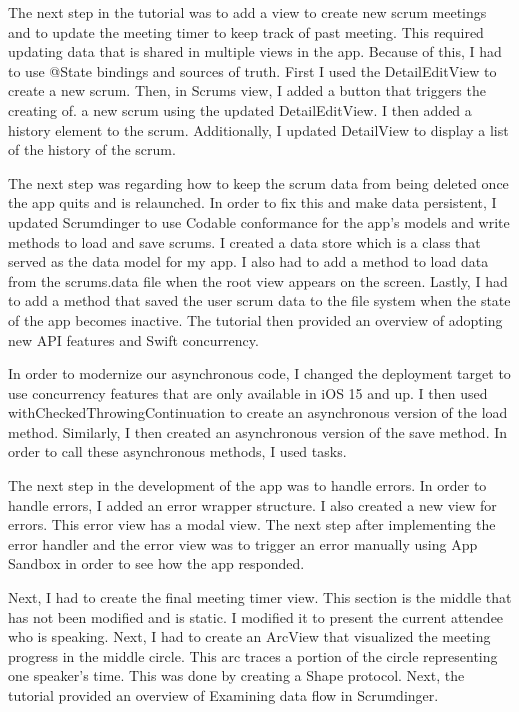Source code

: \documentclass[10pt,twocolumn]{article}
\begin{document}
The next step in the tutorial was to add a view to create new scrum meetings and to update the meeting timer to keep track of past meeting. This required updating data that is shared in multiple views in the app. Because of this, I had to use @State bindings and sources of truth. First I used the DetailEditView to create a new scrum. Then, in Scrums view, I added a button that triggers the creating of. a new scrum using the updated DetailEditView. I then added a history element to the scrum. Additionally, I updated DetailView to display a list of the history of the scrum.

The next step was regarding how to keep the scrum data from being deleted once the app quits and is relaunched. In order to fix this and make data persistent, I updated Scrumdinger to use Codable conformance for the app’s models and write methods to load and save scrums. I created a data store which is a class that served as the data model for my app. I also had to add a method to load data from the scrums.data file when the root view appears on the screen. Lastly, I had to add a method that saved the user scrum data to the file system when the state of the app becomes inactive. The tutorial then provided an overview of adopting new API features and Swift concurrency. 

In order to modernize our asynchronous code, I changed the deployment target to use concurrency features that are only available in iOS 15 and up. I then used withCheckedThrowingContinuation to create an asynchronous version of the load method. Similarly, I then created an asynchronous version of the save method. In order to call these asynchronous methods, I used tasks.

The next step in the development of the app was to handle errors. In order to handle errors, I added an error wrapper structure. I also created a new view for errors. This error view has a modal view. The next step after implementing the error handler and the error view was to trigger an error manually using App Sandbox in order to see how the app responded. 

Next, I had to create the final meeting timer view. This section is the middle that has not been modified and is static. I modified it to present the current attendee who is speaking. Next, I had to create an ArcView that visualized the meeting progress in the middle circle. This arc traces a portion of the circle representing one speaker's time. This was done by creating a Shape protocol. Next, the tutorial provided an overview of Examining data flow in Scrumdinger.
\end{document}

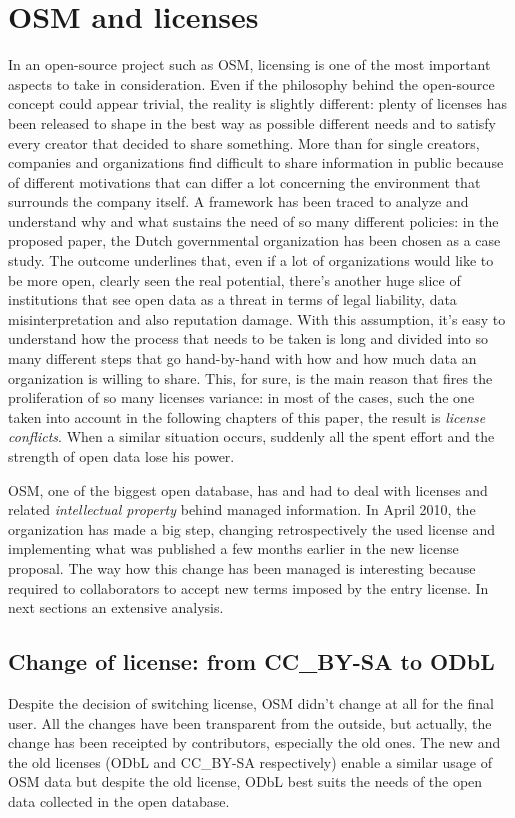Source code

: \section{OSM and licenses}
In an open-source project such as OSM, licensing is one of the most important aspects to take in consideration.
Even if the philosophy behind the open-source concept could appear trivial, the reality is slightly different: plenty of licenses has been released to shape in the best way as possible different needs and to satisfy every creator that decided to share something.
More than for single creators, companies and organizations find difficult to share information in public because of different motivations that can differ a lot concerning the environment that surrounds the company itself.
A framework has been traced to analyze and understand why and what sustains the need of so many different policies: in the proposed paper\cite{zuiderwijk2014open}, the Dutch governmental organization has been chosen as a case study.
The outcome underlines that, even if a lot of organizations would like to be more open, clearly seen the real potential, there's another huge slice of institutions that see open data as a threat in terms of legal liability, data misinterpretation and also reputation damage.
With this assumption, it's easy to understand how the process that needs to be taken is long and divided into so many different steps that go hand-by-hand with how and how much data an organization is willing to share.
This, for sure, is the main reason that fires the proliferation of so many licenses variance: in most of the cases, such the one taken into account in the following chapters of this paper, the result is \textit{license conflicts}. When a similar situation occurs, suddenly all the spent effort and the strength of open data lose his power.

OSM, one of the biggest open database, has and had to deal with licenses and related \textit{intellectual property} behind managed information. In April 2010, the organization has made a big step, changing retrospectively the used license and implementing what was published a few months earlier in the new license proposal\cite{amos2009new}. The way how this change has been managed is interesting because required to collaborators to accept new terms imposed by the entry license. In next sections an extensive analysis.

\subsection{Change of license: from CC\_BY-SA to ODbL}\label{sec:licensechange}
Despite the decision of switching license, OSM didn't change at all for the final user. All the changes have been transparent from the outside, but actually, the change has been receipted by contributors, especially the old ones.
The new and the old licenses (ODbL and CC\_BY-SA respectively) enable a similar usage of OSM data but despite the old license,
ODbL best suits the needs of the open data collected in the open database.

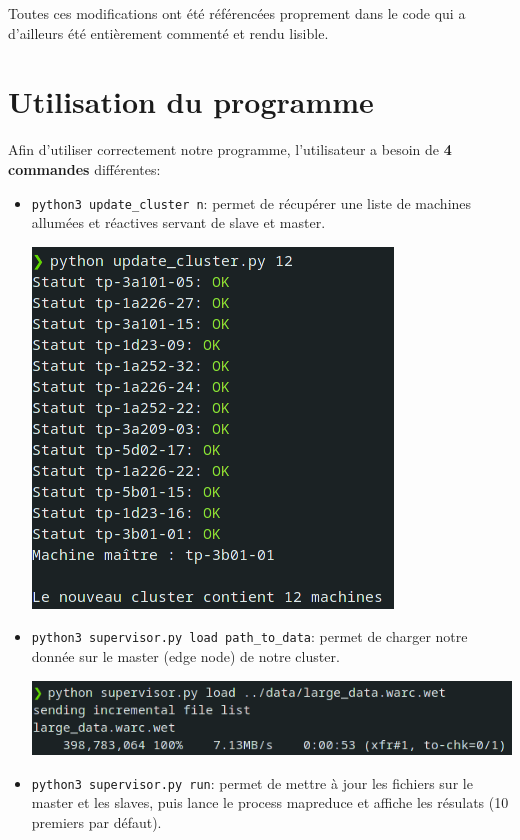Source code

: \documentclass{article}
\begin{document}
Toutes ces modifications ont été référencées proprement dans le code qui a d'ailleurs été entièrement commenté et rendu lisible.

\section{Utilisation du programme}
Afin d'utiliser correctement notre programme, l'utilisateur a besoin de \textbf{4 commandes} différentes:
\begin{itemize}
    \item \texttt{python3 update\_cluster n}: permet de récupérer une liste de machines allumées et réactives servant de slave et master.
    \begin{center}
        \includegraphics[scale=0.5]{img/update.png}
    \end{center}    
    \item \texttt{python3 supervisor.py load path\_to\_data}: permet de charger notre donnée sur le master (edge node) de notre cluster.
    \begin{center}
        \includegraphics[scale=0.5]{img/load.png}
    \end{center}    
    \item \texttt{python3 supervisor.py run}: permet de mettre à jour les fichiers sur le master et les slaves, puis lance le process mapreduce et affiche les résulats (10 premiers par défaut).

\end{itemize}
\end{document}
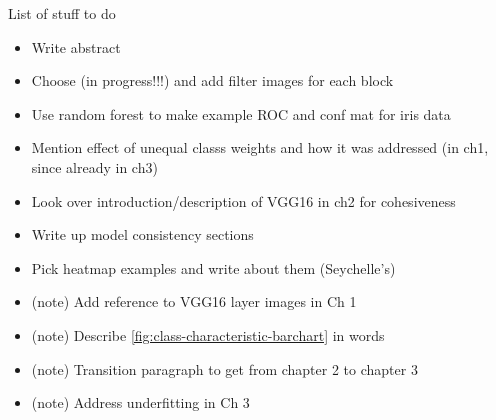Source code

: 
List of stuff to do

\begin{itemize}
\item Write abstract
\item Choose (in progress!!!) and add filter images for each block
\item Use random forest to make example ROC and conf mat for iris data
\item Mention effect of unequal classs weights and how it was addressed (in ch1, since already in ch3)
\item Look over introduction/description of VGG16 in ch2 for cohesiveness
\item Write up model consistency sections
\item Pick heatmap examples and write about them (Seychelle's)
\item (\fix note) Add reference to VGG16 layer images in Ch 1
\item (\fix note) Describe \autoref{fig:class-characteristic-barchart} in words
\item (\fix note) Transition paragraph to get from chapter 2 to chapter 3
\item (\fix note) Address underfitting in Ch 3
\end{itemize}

* * *

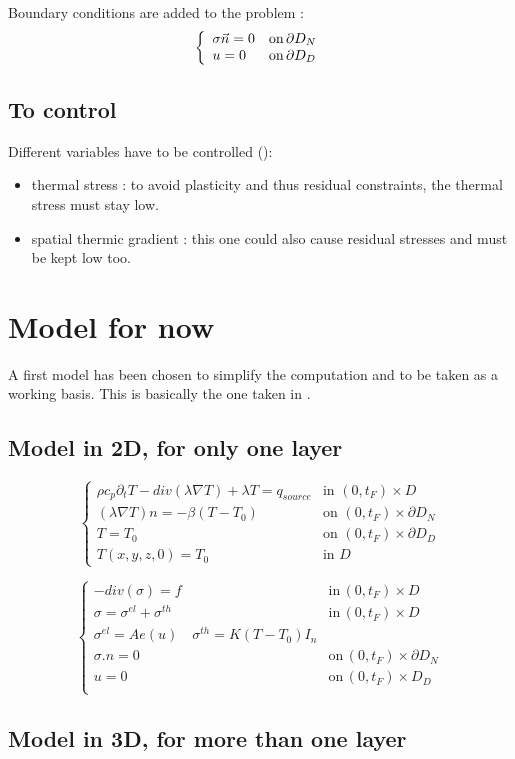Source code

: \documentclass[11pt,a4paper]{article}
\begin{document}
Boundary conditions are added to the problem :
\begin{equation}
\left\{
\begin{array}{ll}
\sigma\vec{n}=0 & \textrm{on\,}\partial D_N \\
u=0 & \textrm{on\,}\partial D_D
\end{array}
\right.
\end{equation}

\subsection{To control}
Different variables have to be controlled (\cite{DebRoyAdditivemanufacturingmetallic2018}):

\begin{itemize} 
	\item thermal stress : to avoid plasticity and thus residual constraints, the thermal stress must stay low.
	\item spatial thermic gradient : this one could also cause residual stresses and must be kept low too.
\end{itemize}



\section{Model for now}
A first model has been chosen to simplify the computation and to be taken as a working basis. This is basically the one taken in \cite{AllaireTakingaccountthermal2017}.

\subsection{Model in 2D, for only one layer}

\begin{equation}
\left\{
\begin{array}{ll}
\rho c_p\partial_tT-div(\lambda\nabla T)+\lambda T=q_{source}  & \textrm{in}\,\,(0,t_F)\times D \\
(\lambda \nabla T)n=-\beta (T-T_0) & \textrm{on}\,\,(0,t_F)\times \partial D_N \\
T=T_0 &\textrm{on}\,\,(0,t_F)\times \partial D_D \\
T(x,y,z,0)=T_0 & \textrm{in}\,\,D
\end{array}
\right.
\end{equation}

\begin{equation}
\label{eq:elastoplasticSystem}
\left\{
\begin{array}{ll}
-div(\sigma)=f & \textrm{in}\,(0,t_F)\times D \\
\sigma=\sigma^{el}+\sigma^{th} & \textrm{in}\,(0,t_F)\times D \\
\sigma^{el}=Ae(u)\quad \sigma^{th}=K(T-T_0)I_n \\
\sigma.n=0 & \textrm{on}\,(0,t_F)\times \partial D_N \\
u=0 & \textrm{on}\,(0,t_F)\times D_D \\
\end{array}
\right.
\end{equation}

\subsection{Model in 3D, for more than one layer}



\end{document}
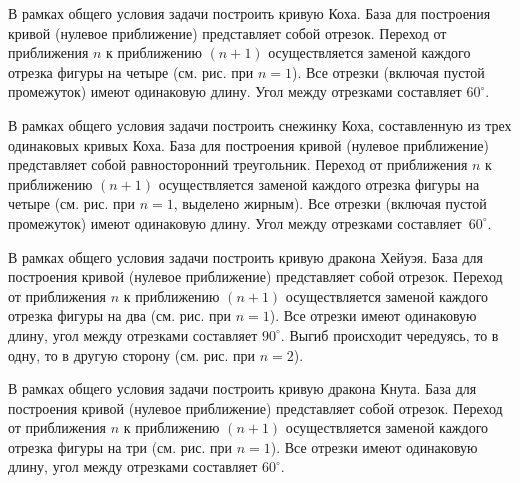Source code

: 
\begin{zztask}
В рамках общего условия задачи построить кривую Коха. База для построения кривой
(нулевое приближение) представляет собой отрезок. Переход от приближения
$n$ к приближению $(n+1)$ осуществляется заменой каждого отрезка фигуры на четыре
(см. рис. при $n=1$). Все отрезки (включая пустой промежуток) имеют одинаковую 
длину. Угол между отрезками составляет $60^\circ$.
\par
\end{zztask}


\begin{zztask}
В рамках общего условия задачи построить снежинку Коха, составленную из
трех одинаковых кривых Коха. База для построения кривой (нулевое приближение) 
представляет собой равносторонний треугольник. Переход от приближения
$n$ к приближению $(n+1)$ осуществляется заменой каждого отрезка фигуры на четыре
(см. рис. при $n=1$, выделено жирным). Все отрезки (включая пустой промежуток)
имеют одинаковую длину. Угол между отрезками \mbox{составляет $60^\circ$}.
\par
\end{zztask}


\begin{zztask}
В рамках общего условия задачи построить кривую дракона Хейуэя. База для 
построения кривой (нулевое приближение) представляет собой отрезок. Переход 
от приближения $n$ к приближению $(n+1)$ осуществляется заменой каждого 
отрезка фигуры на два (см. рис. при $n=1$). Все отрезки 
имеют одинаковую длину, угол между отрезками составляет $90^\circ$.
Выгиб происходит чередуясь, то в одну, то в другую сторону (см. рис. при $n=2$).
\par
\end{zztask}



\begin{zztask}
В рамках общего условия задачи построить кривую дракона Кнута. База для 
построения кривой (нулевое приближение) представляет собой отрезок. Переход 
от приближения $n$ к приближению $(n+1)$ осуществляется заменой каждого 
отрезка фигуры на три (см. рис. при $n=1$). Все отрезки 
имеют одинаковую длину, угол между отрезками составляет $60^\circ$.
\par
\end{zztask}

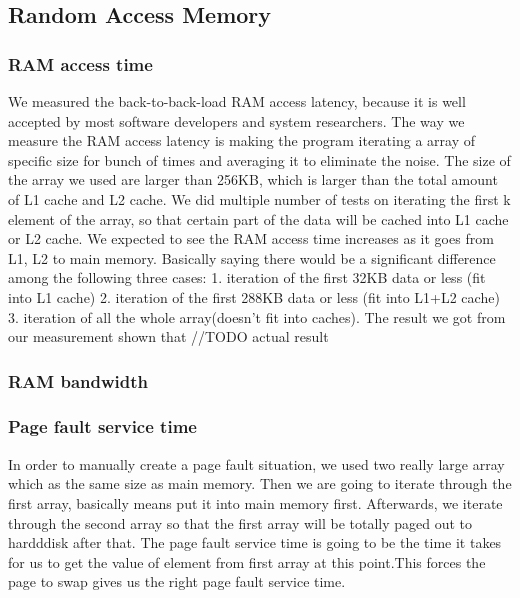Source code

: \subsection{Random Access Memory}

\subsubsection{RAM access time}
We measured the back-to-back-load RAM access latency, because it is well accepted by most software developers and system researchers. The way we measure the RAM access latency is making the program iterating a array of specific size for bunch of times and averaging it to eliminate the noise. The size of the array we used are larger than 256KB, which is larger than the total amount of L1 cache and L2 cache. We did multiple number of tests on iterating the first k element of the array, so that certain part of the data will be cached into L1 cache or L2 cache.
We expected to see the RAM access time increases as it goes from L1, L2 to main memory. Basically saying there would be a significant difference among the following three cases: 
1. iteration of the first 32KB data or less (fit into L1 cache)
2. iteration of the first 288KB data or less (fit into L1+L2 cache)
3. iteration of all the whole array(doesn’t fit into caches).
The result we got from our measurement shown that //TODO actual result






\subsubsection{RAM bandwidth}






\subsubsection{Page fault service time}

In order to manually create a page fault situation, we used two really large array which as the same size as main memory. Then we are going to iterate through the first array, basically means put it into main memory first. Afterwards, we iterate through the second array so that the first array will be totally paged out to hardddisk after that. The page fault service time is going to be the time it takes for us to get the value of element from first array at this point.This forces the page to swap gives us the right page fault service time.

==

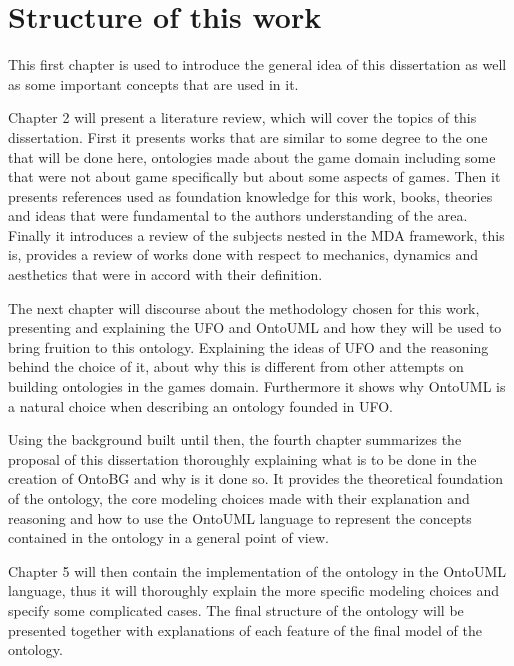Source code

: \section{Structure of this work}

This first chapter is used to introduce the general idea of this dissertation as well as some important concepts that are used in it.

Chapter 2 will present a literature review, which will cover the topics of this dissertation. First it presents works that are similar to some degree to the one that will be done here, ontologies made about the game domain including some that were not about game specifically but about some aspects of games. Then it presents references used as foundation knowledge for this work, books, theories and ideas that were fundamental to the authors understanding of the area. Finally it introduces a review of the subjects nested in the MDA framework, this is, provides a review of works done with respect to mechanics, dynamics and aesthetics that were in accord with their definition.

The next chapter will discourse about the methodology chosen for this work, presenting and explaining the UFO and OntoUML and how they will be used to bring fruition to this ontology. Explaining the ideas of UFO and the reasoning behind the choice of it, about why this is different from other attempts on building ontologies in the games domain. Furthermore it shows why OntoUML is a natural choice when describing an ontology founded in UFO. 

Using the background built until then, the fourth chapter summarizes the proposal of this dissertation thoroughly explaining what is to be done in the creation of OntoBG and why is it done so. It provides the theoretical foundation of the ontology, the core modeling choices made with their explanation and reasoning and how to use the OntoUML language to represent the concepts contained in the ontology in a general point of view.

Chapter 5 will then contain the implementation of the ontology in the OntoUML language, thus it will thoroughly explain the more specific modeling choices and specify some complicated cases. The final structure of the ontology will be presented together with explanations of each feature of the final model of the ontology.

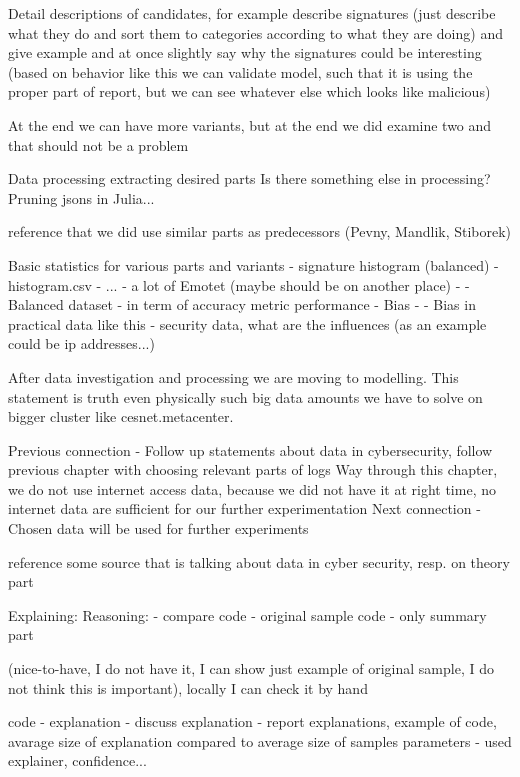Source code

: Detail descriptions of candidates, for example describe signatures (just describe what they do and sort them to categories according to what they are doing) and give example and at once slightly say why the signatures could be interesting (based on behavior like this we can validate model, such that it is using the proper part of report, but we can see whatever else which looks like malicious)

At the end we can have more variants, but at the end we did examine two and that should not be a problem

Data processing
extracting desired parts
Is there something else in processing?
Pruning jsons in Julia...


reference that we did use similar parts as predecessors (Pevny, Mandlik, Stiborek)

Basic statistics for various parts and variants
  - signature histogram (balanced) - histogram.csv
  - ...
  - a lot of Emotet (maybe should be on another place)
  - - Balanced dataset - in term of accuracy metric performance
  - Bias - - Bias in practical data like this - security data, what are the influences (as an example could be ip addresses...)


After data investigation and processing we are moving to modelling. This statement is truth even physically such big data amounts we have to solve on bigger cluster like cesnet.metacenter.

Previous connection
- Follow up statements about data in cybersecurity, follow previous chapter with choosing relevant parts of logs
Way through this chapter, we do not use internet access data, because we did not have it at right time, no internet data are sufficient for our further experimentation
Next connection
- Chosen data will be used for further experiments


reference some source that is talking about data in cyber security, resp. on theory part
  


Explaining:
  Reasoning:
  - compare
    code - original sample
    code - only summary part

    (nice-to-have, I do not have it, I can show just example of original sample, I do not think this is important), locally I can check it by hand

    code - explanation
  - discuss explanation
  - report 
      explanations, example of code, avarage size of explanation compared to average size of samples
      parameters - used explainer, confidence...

What you have to do: Search the entries for "ODbL" and copy out each line that has it.

Response:
\subsection{Change of license: from CC\_BY-SA to ODbL}\label{sec:licensechange}
The new and the old licenses (ODbL and CC\_BY-SA respectively) enable a similar usage of OSM data but despite the old license,
ODbL best suits the needs of the open data collected in the open database.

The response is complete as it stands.